The first thing I did was replace the stock pie cutter front wheel and solid rear, with fat 16” spoke wheels with powder coated rims from a Crossbones. I put on a 2-into-1 exhaust from Patriot that has a butterfly valve that goes from fully muffled or wide open. I rigged an old clutch cable up to the horn bracket (relocated the horn in front of the engine) so now I can pull the handle on the cable and go loud or quiet. (I live in a nice gated community and don’t need to piss off my neighbors).

The sprung Crossbones seat ran a little high and took away from the lines so I built a front mount out of 1/8” sprung stock and built a new set of posts flush with the frame for the springs to sit in. This dropped the seat 2.5” and it fits right now. No old school style is complete without a set of floorboards, and being tall I dig a 3-inch forward extension. Lowered the bike 2” with a bolt kit and 2” under springer. Installed a coil relocation kit and removed the fake center post to open up the engine compartment.

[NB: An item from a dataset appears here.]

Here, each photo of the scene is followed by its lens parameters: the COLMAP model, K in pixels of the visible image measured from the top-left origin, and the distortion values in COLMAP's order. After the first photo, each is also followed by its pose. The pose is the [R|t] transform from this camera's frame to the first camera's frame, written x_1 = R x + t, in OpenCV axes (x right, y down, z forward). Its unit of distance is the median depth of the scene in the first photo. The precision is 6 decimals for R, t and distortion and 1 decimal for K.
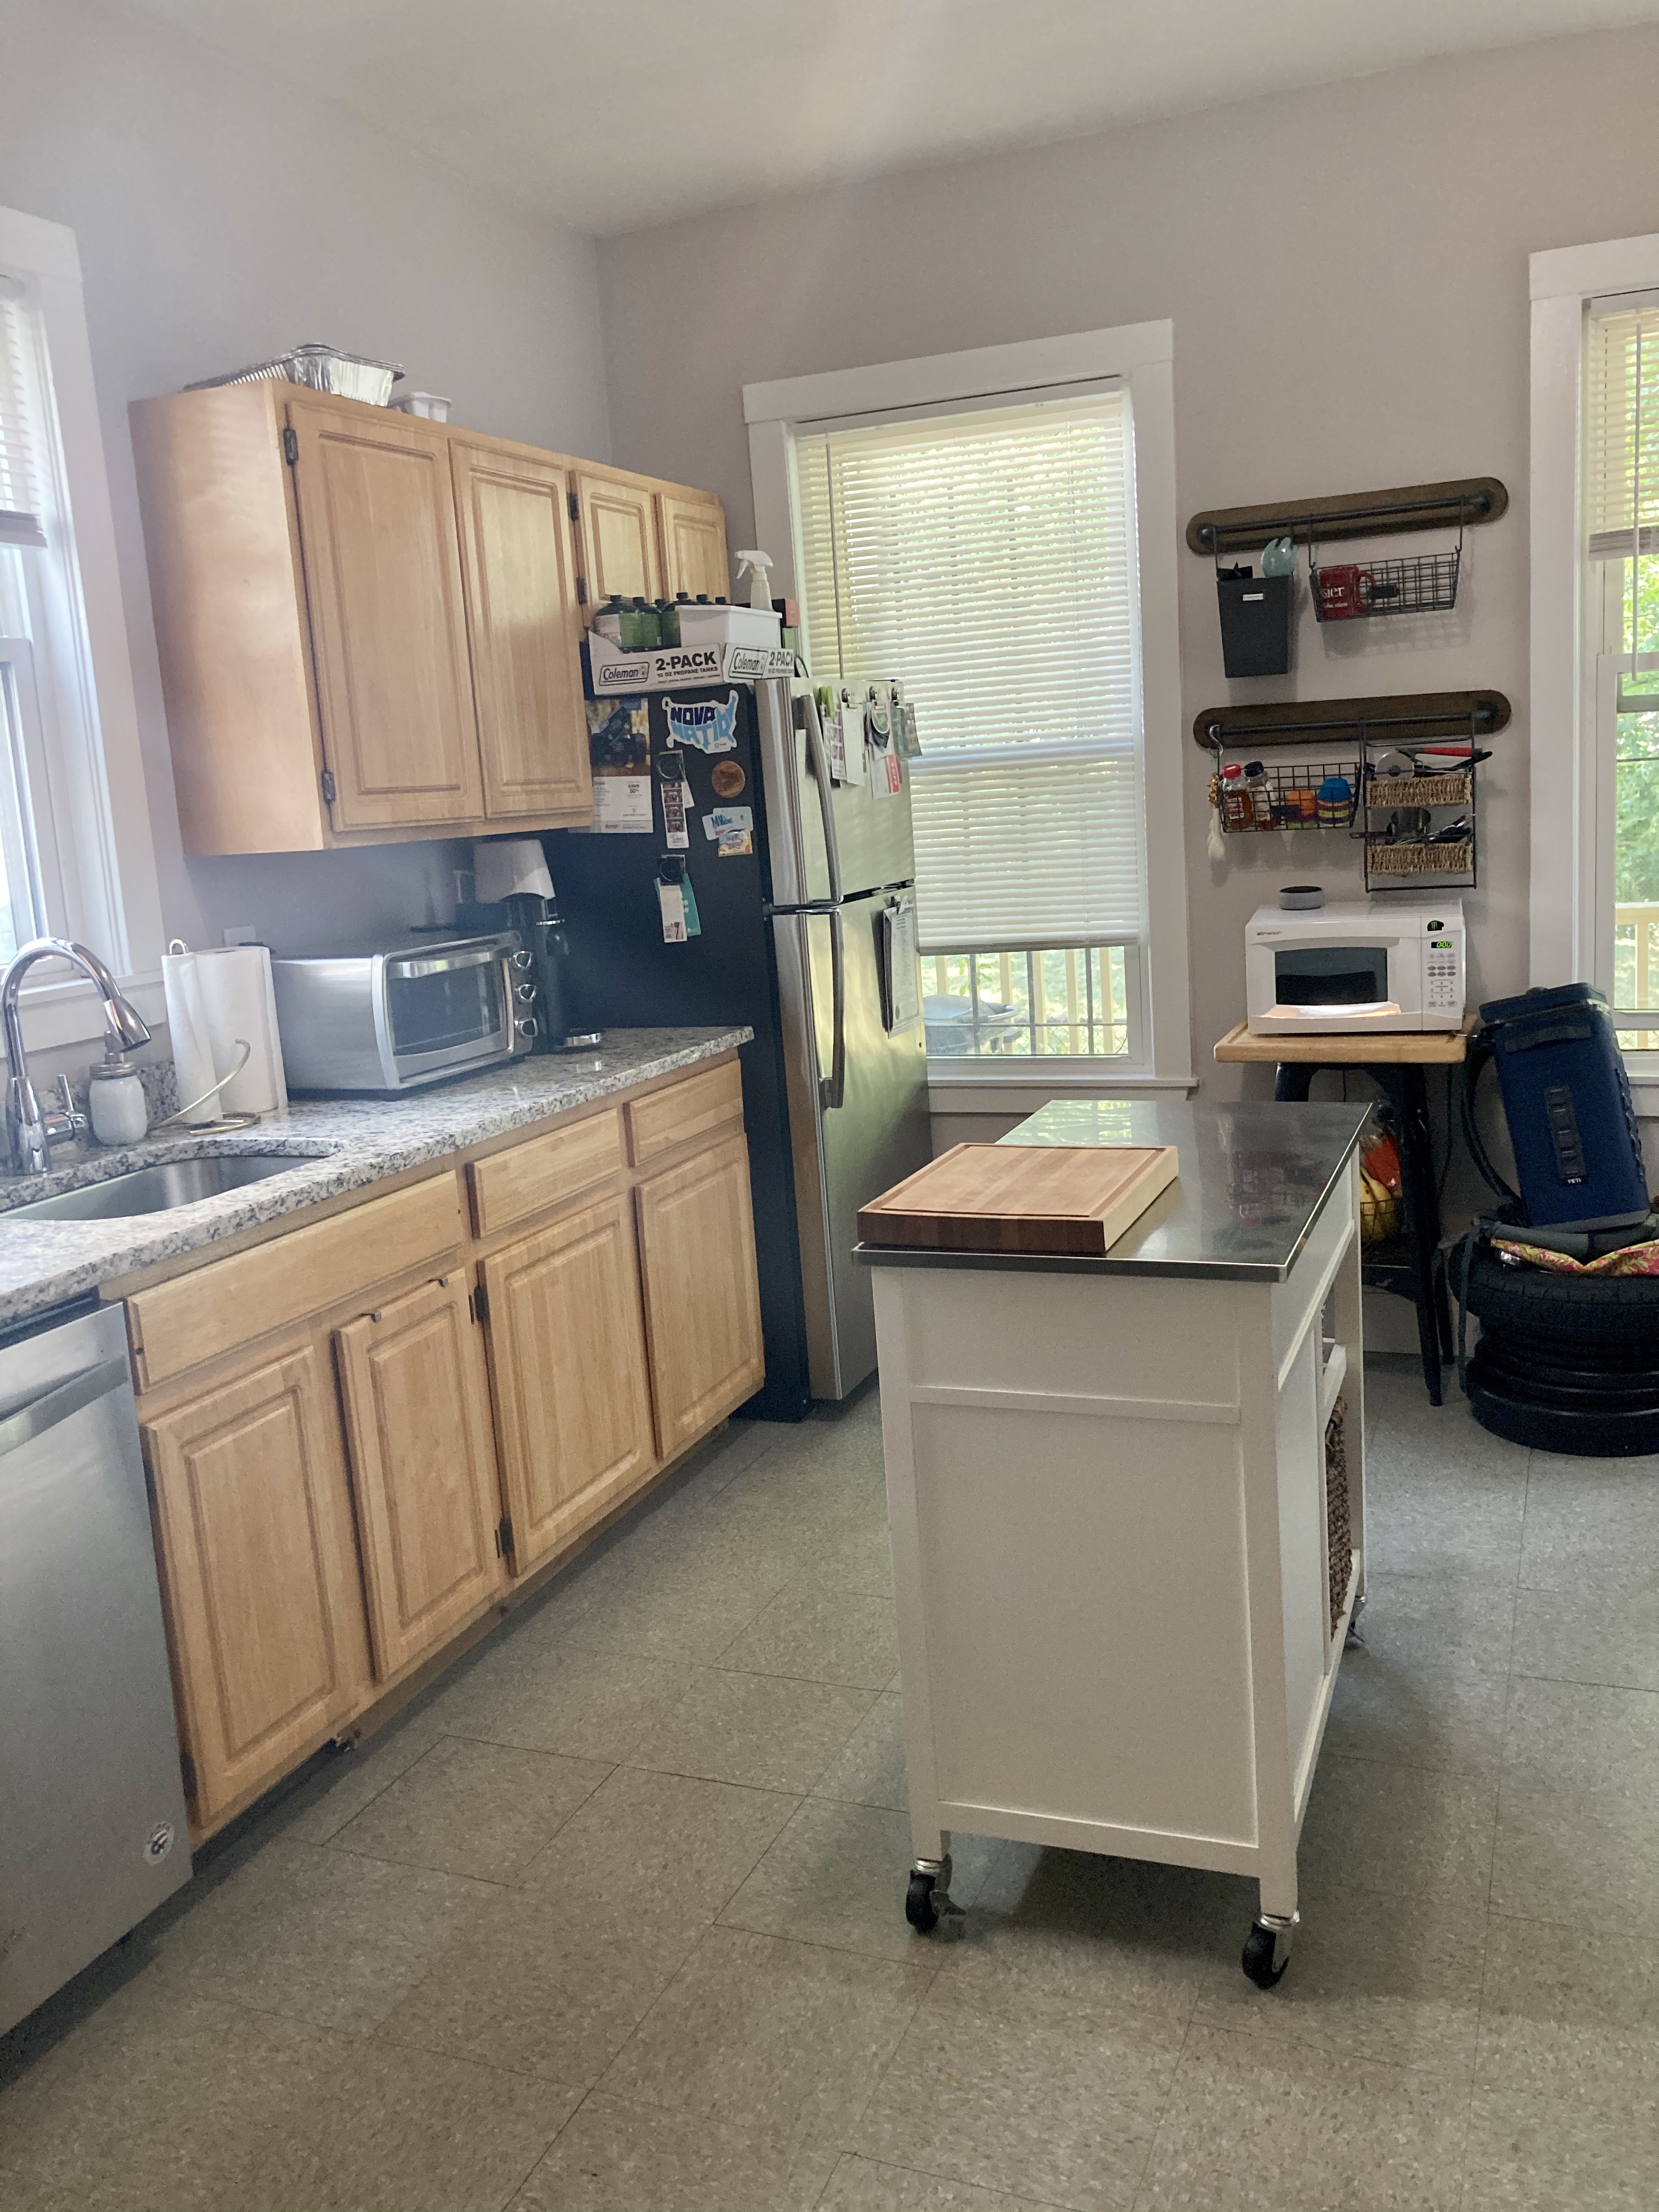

That is it for bolt on stuff. Now we get into the custom stuff I built or “massaged.”

I built a set of Hollywood bars in 1.25 inch because the 1” bars looked too wimpy on the chunkiness of the bike, removed all the cables, electronics and button pods from the bars. I put in an internal clutch and internal throttle and a grip ace setup under the tank. This cleaned up the bars completely. It’s always funny to see bikers looking at the bars trying to figure out: Where is the clutch? Surprisingly a twist clutch is very easy to use and took no time to master. I got a 3/4in bore rear master brake and integrated the front and rear to the one peddle.

Next I removed the center consol. It looked too tall on the bike and took away from the curves. I mounted the speedo in a cup that is welded to a 1.25 half pipe that is clamped into place by the risers. All the indicator lights are now LEDs and are also mounted under the speedo in the same cup. The rear fender is a custom bobbed piece. I wanted to retain the quick release sissy bar and pillion so the mounts are all there. The fender looked like it was “floating” in space so I build a rear strut and since the swing arm still needs to move, I made a cup system for the strut to ride in, so the suspension still works. A 1928 ford rear brake light and side mount plate finished off the rear end. Relocated the ECU and wiring harness behind the slash guard for the back wheel.

The bike turned out better than I thought. It is low, fat and mean. It feels like you are driving a steamroller, watching that fat front wheel spin.